Sí, porque antes, ya te digo, la puntuación era diferente, tú no ibas a un Grand Slam y no pasaba nada, entonces cambió el sistema de ranking de la ATP y ahora estás obligado a jugar los Grand Slams y los Masters 1.000, si entras dentro por ranking; antes jugabas los que querías y te contaban los 14 mejores y eso al jugador que jugaba mejor en una superficie… Me podía montar mi calendario basado en la tierra batida y si lo hacía muy bien me iba mejor de ranking. A veces, a veces, eh, pensando, me da la sensación de que esa norma se cambia un poco por mi culpa. Porque yo conseguí llegar al Masters, con los mejores ocho, jugando prácticamente en tierra batida, yo no iba a Wimbledon porque no se adecuaba a mi forma de jugar, intentaba evitar los torneos de pista cubierta, y básicamente me dedicaba a jugar todo lo que pudiera en tierra.
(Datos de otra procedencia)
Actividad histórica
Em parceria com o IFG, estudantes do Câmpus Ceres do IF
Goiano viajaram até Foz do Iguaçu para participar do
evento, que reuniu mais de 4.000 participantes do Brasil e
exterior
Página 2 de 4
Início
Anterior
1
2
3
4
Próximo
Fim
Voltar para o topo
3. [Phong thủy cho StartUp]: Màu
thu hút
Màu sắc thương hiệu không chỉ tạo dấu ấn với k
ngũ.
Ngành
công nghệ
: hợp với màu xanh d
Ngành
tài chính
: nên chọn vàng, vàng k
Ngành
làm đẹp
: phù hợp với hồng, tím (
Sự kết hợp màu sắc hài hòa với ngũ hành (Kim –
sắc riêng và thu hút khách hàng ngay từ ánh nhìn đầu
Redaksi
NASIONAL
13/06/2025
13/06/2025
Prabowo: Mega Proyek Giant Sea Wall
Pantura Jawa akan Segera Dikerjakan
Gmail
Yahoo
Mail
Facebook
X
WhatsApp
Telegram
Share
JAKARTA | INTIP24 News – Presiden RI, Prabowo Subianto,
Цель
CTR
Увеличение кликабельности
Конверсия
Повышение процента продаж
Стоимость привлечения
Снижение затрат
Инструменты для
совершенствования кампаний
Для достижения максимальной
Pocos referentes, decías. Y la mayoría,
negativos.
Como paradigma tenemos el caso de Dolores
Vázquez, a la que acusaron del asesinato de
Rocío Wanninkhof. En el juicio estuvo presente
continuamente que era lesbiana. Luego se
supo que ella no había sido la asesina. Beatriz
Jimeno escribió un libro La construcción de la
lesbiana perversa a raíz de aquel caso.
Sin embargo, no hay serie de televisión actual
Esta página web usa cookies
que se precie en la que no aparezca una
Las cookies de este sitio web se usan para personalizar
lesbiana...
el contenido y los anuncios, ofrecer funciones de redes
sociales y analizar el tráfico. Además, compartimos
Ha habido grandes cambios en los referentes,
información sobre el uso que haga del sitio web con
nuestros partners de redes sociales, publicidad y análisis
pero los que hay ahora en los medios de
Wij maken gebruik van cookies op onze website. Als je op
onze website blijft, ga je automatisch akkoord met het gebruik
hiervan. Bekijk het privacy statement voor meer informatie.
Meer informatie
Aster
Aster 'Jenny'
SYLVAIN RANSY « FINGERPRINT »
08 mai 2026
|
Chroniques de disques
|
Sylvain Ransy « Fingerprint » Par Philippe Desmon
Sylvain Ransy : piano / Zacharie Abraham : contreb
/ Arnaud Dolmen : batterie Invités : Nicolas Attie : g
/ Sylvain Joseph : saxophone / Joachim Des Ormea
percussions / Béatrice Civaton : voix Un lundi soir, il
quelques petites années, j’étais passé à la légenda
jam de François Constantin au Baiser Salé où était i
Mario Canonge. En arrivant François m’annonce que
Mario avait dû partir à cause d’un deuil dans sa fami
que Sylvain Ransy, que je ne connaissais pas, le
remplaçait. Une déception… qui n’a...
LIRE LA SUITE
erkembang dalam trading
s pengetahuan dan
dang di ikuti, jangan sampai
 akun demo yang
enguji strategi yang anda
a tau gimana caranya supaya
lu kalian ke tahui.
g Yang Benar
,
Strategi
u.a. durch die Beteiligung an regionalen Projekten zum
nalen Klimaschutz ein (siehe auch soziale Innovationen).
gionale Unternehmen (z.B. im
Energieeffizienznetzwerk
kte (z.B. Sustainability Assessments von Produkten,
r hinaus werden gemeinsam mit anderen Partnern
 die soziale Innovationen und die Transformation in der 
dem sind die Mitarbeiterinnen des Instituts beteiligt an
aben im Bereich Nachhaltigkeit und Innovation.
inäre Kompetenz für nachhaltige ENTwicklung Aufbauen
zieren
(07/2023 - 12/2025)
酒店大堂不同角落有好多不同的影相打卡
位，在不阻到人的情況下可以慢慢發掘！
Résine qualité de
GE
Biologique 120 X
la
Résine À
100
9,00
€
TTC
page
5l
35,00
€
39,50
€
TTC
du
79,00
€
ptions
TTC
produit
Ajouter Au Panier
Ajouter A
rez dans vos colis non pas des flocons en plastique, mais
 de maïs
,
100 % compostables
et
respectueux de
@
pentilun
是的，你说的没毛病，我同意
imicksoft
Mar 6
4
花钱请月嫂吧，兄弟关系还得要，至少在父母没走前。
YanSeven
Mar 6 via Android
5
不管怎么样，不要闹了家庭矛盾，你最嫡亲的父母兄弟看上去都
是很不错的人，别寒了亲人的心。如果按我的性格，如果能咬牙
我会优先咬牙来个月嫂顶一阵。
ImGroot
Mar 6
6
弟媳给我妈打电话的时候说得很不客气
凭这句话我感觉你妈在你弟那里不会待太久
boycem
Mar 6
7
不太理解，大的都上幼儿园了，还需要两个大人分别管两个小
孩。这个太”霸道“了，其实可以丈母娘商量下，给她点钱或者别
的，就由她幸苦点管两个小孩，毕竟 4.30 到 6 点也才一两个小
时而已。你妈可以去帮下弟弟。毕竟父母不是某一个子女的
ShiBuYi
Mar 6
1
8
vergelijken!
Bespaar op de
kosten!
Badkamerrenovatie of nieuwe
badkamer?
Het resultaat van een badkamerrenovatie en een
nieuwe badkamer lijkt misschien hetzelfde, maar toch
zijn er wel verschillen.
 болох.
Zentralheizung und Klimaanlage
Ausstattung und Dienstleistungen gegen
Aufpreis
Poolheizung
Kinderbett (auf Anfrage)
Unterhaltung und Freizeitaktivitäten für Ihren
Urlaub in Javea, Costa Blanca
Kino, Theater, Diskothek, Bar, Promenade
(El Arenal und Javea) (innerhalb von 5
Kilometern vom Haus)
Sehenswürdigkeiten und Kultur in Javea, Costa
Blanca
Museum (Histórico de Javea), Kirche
No me digas por qué, pero a partir de ese año empezaron a cambiar muchas cosas y empezaron a premiar más al que jugaba en todo tipo de superficies, pero sobre todo a los que jugaban en pista rápida.

Después tuvo su momento en Australia (cuartos de final en 1998).

Sí, sí. Al final es verdad que en esos años que yo estaba entrenando en Barcelona de cadete, nosotros entrenábamos el noventa y cinco por ciento de los días en tierra batida. Cuando yo llegué a Barcelona no había pistas cubiertas, pistas rápidas había, pero no entrenábamos mucho en ellas. Poco a poco, y con los cambios que estaba habiendo en la ATP, se fue mejorando, hasta el día de hoy que los tenistas españoles ganan en todo tipo de superficies. En aquel entonces, incluso al mismo Bruguera le costaba jugar en pista rápida.

Una vez Sergi dijo que lo de Wimbledon no es tenis.

Es un poco la mentalidad que teníamos por aquel entonces, que pistas muy rápidas nos costaba, no estábamos acostumbrados, y era un poco culpa nuestra por no intentar mejorar allí donde podíamos hacerlo. De hecho, nos pusimos y yo prácticamente que no entrenaba nunca en rápida, al final acabé haciendo algún resultado decente, como el de Australia, unos cuartos de final en Indian Wells… Aprendí a jugar en pista rápida.

Se retiró joven. ¿Fue por los calambres?

No fue por eso, pero ayudó. Fue más porque fui perdiendo el ranking, mi estabilidad emocional, por así decirlo, no fue buena. Bajé del “top 100” y tenía que volver por donde había empezado, volver a jugar Challengers, y ese paso me costó mucho. Lo conseguí dar yo creo que en el año 99, y acabé el año el ciento y poco, y jugando muy bien, disputé una final en Argentina contra Coria, que perdí, pero con muy buen nivel. Justo después me tuve que operar de unas hernias inguinales, tuve que parar, se me complicó un poco porque intenté volver antes de la recuperación, y tuve que estar más tiempo parado del que me hubiera tocado, tuve que estar dos o tres meses, y volví y otra vez me costó un montón recuperar el tenis, la confianza. Perdí unos cuantos partidos seguidos, no terminaba de arrancar, y lo dejé. No fue la mejor decisión que tomé, a veces me arrepiento, pero la tomé.

 

¿Recuerda algún partido en especial?

Aparte de los de París, que fueron todos buenos, incluso la final habiéndola perdido, quizá el que más recuerdo fue el de Agassi en octavos de Australia. Recuerdo que al yo clasificar para el Masters de Frankfurt él fue uno de los que criticó que cómo un jugador sólo de tierra podía llegar al Masters, que eso no podía ser, que tenían que cambiar las cosas, y eso se te queda en la cabeza, más viniendo de Agassi; y yo consigo ganarle en la pista central y cuando me da la mano, me dice: “Has mejorado mucho en pista rápida…”. Y yo pensaba: “Sí, sí, has mejorado mucho…”. Y recuerdo también que a la entrada en la pista central, él estaba con Brooke Shields en ese momento, y estábamos en el túnel de salida de esa pista central de Melbourne, y se estaban riendo, ji, ji, ja, ja, y yo estaba ahí solito con mis raquetas. Y le dijo, recuerdo, le dijo: “A ver si acabas rápido el partido y vamos a cenar”. Era el turno de noche de las ocho. Y tres horas y media más tarde, me la encuentro en el mismo sitio llorando y consolando a Agassi.